In the United Kingdom, Lord Denning in the famous case of R vs Metropolitan Police Commissioner emphasized the police constable’s independent nature by stressing that they are answerable to law and law alone. This insulation of the executive work of the police from extraneous interference was also laid down by Indian Supreme Court in the case of Abhinandan Jha vs Dinesh Mehta (AIR 1968 Supreme Court 117).

During the imbroglio inside the Presidency College when the hooligans were running amok, the police stood as mute spectators and reportedly told the Principal of the College that they have “no orders” to intervene. This is a shocking dereliction of duty. Under the Police Act, 1861, the police have to intervene to prevent commission of any cognizable crime and the failure to do so is a culpable dereliction of duty, and an offence under the Act.

Police abdicating their legal responsibility and acting at the behest of the ruling dispensation brings into focus the need for structural reforms in the police. The Supreme Court in the case of Prakash Singh vs the Union Government (2006) issued clear seven- point directives to Central and State governments to reduce political stranglehold over the police and make police efficient and accountable. The centerpiece of the Supreme Court’s directives is the establishment of State Security Commission to ensure that the police function in a neutral way according to law and the government does not exert unwarranted pressure on the police. Further, there will be a Police Establishment Board headed by DG of Police and senior officers to decide on transfer, posting and other service-related matters of police officers of and below the rank of Deputy Superintendent of Police. There will be a Police Complaints Authority to probe into allegations of misconduct against the police. It will act as a police watchdog. In order to infuse professionalism in the police, the apex court asked the states to separate the investigation and law and order function of the police. At present the investigation of the cases is shoddily done by ill-trained and unspecialized investigators and who are very often diverted for law and order duties.

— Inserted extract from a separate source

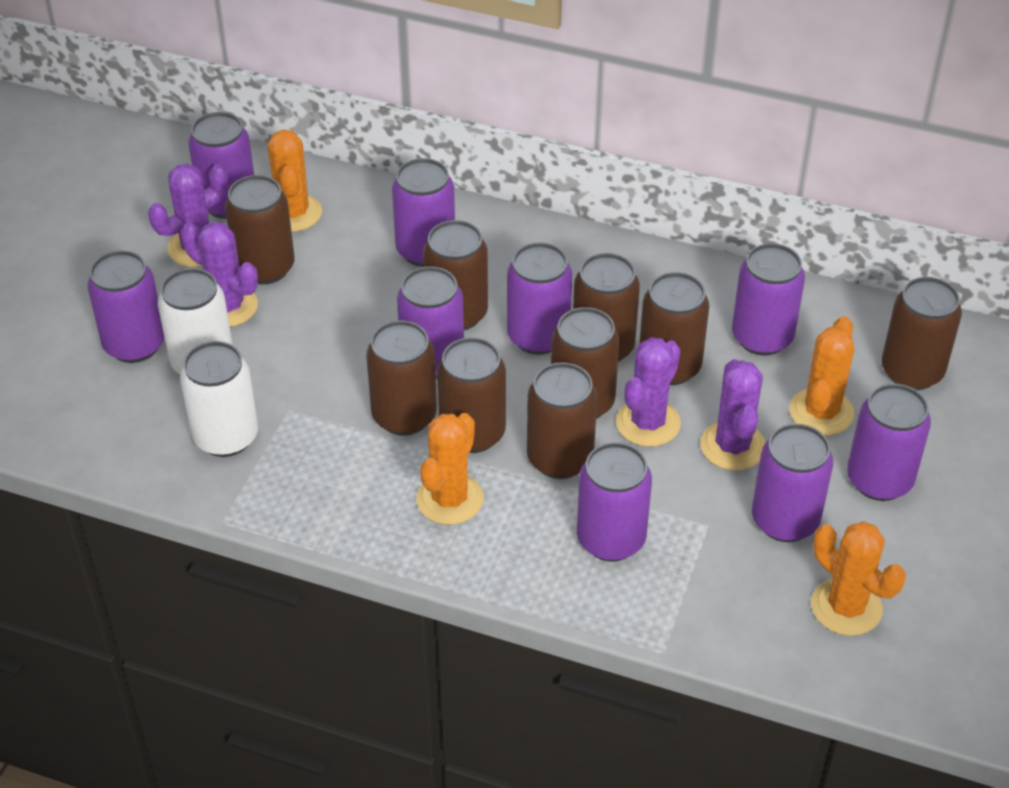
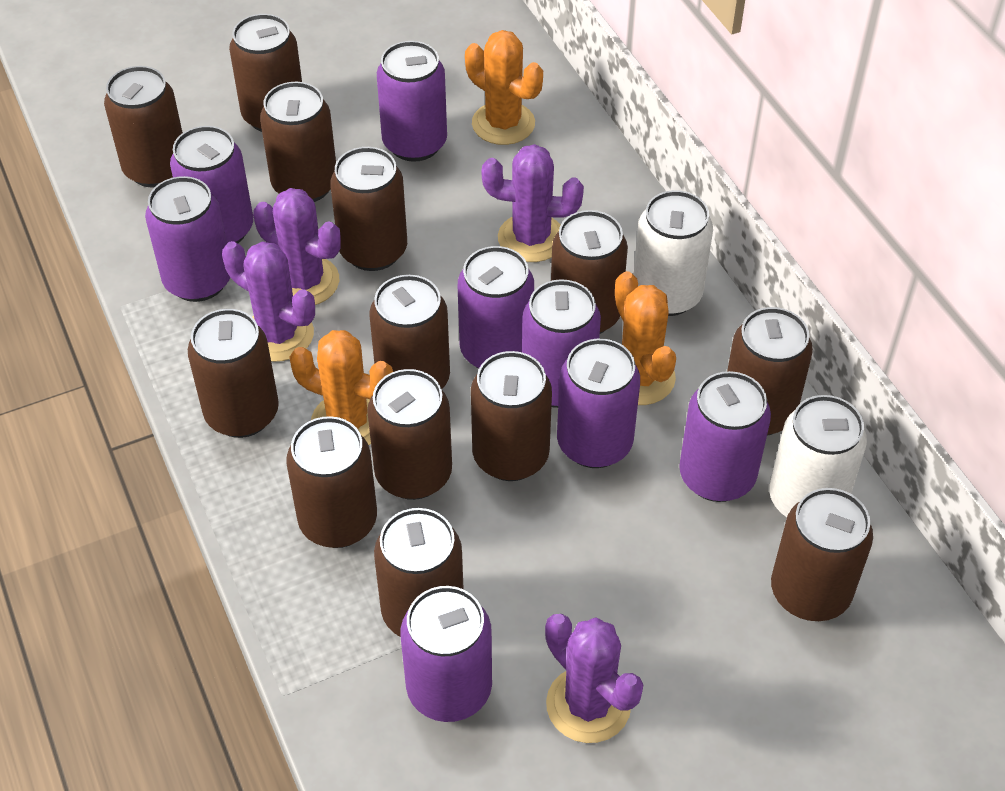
brown can: [225,175,295,284] [366,321,437,436] [423,220,488,331] [437,337,506,453] [527,362,597,479] [551,307,619,419] [573,253,640,362] [639,272,709,385] [882,277,962,390] = 9 -> [104,66,183,188] [188,309,279,438] [229,14,302,132] [260,82,336,202] [286,416,377,548] [330,147,407,271] [367,369,452,500] [369,275,450,390] [374,508,464,637] [471,351,552,481] [551,210,628,334] [727,307,813,436] [771,488,873,621] = 13
orange cactus: [268,129,322,232] [416,413,484,525] [789,316,854,435] [811,521,906,636] = 4 -> [289,330,393,445] [465,30,543,145] [615,271,676,405] = 3
purple can: [87,250,164,363] [188,112,254,219] [392,158,455,267] [397,266,464,379] [507,242,572,355] [577,442,652,562] [732,243,805,356] [752,424,833,542] [847,384,931,501] = 9 -> [145,176,230,302] [170,126,253,243] [377,41,447,162] [401,586,492,722] [458,246,534,369] [522,279,601,408] [557,338,640,468] [679,371,771,502] = 8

Almost all the state governments, to a greater or lesser degree, have not implemented the directives of the court. A committee was appointed by the apex court under Justice K.T. Thomas to examine the affidavits filed by the State governments regarding the measures taken by them to implement the directions of the apex court. The committee checked up the ground realities in respect of four states, namely, Uttar Pradesh, Karnataka, West Bengal and Maharashtra. It found that the level of compliance in respect of the directives of the apex court in these states was dismal. The court pulled up the West Bengal government for keeping its Health Minister and not the Chief Minister as the head of the State Security Commission.

The Supreme Court now again cracked the whip and taken up seriously the issue of the implementation of its directives. It remains to be seen how far it succeeds to compel the recalcitrant states who are adopting various stratagems not to implement its directions to fall in line. Without police reforms and insulation of the police from political pressures, and snapping of the nexus between the police and the politicians, incidents like hooliganism in Presidency College, will continue to occur and the police, instead of intervening to de-escalate the situation, will stand as mute spectators and wait for orders. It is necessary now for the media, police and the civil society to raise the pitch for police reforms which is necessary for good governance and as, National Human Rights Commission put it, “in the interest of improving the human rights situation in the country”.